Psychological Motivators + Brand Activation
An interesting piece was published this week on io9.com, a Gawker Media site that focuses on science, fantasy and futurism. In the post, the author breaks down a few psychological motivators that encourage people to take action. The basic psychological principles explained apply to every facet of marketing, from designing sales promotions, organizing loyalty programs, and creating ongoing brand experiences.
The human brain loves to be engaged, tantalized, and most importantly, rewarded. The best way to keep people motivated to continue to take action is to set them up to successfully achieve small goals in the pursuit of a bigger goal. A punch card for free cup of coffee after purchasing 6, or a video game in which you collect tokens are great examples of this. Click here for the full post, or read our Cliff’s Notes version below:
- When people feel like they've gotten something for free, it motivates them. A punch card that requires 12 punches for a free drink, with the first 2 holes punched, with motivate people far greater than a fresh new punch card with 10 un-punched spots. Somehow, the required 10 drinks to purchase seem more obtainable, when the first 2 are free.
- Uncompleted tasks are more memorable. A task in which the first step is done is an uncompleted task, and people can't let an uncompleted task go.
- Perceived progress in achievement is what matters, not the actual value. Making it easier for people to accomplish small goals with small rewards will keep them working harder. In the punch card example, giving away a free $10 item more regularly will breed more repeat sales than giving away a $50 less often. By providing tokens or the satisfaction of crossing off small goals, they'll keep working.

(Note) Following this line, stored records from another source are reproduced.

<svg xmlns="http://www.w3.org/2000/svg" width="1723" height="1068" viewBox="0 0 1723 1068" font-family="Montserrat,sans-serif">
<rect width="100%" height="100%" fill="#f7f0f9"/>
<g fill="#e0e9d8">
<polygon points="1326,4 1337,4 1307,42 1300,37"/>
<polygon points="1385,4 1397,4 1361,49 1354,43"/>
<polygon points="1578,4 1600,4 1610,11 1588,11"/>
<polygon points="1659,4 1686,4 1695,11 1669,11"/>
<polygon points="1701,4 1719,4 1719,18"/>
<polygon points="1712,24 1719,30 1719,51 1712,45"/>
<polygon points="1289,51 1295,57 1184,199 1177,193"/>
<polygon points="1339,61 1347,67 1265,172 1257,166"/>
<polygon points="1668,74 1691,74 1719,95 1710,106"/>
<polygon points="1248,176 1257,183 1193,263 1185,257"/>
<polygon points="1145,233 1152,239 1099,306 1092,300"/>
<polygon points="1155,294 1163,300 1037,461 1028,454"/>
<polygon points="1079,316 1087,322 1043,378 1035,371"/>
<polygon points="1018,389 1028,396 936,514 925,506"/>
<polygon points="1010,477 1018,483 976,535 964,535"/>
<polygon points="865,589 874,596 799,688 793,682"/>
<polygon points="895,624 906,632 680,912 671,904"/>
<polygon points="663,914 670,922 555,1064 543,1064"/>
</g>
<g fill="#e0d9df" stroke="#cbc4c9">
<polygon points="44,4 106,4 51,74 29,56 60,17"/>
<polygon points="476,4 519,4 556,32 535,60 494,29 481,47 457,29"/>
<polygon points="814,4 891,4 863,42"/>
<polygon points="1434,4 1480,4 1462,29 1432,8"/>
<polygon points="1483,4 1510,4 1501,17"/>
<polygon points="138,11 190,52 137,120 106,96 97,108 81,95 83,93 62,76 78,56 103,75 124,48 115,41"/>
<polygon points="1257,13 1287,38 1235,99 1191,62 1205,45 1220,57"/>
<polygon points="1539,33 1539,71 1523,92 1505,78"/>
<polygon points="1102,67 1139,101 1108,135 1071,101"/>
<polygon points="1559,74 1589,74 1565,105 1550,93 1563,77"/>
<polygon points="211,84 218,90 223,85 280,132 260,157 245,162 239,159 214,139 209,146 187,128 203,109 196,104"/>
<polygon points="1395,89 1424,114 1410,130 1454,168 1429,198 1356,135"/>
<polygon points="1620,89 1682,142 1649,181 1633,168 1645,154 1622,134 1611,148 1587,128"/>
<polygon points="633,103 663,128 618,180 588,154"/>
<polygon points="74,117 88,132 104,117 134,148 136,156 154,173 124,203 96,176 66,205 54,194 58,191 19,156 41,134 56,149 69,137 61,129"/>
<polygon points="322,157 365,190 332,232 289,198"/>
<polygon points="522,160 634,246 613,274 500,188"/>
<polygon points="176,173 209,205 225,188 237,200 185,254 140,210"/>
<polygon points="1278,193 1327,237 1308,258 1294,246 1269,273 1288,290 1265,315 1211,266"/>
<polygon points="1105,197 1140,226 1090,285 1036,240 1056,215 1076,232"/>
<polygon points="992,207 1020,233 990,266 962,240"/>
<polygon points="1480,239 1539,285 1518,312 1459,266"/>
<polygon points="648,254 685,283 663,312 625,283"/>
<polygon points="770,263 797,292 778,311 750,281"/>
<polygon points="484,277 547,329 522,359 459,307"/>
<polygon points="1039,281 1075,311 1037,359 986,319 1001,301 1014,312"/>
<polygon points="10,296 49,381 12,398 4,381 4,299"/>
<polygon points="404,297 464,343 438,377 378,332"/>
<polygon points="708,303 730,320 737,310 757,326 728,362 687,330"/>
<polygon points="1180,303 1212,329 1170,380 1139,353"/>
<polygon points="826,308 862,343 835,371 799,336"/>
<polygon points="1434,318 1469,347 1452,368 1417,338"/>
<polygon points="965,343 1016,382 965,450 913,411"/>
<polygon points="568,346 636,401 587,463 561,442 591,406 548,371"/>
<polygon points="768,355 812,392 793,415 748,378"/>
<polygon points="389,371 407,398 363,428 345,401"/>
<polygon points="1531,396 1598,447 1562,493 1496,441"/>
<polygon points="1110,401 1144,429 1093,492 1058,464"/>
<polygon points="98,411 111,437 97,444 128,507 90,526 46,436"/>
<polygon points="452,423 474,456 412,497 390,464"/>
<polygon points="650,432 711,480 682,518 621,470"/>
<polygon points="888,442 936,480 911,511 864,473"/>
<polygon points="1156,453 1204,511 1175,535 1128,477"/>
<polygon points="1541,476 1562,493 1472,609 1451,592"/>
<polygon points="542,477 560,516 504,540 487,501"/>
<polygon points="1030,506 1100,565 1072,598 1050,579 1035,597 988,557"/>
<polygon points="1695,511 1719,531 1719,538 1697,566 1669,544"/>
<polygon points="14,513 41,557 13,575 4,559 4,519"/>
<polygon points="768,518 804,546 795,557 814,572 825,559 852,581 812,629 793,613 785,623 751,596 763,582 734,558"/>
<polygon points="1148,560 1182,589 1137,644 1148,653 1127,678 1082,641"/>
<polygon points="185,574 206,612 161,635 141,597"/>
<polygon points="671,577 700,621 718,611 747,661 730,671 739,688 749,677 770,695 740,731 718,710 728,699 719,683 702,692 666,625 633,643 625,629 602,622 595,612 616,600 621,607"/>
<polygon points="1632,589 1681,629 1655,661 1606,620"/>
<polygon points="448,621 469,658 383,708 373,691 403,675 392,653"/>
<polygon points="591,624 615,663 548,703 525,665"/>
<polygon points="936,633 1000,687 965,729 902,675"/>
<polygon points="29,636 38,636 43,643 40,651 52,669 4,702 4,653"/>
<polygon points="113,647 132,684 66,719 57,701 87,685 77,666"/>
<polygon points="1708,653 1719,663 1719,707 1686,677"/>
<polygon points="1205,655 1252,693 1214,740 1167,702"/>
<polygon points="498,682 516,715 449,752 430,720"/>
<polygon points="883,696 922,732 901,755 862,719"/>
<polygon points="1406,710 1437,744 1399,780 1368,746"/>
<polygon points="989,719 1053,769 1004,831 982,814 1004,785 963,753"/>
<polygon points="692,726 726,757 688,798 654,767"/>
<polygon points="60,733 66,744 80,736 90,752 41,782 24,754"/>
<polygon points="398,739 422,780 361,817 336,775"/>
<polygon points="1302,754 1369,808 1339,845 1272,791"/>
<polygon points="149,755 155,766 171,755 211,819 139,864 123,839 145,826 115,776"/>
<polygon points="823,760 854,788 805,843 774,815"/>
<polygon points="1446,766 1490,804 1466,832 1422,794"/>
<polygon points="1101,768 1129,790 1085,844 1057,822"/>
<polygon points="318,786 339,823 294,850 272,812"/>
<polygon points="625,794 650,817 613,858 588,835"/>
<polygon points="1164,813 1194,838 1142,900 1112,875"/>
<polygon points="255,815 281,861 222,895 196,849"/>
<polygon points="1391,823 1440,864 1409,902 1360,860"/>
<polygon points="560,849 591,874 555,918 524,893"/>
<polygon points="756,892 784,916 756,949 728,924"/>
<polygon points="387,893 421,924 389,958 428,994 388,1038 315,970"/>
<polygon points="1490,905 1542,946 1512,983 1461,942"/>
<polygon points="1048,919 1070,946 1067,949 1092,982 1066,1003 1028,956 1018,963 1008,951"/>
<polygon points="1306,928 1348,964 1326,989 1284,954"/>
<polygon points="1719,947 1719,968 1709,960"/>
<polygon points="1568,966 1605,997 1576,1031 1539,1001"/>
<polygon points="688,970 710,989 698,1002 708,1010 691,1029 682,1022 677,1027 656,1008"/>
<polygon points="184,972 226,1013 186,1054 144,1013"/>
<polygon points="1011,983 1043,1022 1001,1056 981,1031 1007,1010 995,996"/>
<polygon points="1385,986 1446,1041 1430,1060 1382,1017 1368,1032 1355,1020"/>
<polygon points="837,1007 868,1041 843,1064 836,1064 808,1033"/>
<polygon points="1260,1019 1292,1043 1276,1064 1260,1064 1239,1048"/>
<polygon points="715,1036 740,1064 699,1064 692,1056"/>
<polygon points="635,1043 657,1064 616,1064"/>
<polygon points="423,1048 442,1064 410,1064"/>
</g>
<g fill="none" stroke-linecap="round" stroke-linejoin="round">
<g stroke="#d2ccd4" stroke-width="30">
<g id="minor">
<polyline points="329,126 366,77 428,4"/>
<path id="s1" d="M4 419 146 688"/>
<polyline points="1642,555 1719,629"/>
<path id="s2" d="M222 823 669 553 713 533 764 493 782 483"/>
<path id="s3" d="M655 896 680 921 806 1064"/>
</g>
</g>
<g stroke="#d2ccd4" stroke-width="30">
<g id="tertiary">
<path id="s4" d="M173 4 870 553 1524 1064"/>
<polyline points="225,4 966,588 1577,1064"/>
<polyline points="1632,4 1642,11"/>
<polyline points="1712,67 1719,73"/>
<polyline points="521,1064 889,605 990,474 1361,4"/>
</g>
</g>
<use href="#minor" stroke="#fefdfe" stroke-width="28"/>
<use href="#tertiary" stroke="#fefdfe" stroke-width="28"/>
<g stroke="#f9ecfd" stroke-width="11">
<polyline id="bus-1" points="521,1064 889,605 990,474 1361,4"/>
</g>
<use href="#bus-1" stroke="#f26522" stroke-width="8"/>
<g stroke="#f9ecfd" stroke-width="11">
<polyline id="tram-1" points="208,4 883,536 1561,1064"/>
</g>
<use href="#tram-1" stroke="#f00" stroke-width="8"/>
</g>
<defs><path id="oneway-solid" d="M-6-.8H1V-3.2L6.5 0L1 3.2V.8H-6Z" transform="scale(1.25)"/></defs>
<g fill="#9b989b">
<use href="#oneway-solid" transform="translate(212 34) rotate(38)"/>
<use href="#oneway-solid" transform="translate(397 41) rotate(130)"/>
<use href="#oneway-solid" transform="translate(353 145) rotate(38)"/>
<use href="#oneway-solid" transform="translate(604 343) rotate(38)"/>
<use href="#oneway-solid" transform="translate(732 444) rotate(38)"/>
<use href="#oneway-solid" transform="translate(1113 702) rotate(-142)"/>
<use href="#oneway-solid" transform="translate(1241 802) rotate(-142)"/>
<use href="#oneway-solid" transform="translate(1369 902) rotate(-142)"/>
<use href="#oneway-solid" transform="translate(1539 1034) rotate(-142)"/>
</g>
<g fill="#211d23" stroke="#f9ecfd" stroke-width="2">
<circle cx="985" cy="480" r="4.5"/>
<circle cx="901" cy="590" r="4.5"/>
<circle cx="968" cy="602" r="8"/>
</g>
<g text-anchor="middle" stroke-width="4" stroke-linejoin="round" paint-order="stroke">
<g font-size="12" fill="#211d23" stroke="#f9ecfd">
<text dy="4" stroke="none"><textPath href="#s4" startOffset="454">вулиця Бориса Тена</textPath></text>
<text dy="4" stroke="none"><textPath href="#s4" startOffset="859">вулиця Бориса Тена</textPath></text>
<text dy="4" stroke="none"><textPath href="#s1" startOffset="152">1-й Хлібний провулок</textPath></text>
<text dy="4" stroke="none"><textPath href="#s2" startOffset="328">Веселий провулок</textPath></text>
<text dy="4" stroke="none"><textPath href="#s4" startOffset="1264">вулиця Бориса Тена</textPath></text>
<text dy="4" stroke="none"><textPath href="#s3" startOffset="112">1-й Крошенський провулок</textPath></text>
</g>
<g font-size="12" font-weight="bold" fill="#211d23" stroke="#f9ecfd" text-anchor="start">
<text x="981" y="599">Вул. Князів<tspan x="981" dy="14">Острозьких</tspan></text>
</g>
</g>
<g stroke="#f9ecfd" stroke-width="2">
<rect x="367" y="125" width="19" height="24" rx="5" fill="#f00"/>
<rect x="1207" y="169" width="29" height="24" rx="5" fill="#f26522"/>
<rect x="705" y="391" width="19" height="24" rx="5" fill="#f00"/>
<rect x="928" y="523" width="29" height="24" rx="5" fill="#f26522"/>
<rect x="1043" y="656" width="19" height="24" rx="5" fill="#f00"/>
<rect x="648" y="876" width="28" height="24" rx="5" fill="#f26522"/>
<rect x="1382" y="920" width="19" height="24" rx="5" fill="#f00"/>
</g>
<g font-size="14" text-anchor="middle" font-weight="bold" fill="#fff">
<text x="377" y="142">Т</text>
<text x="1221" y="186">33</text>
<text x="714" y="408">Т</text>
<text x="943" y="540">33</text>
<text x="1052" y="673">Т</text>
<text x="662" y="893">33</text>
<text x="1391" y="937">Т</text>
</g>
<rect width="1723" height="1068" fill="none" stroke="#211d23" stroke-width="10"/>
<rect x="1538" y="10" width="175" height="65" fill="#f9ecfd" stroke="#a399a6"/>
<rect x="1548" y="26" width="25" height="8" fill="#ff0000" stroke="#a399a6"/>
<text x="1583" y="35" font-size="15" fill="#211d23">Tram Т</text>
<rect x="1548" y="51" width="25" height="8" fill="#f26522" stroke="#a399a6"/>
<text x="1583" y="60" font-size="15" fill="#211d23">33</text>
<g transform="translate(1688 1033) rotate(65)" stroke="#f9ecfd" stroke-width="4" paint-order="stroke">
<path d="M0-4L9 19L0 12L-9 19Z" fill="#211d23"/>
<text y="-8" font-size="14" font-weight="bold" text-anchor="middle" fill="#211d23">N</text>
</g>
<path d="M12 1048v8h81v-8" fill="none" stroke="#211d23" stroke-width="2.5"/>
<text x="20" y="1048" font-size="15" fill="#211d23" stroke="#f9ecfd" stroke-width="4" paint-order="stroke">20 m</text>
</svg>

- If there is an obstacle to accomplishing the action, move it to the end of the process. Do you need to collect sensitive information, or demand that the consumer performs a specific task? The closer people are to the reward, to the end of their action, the harder they will work to complete it. If there is an obstacle to the completion of the task, make sure it's near the end.
- Make it feel meaningful. A special that is offered to a customer for a reason will make the recipient feel favored, further motivating loyalty. Telling customers that this offer is available to anyone walking in off the street eliminates the meaningfulness, and therefore it becomes less attractive.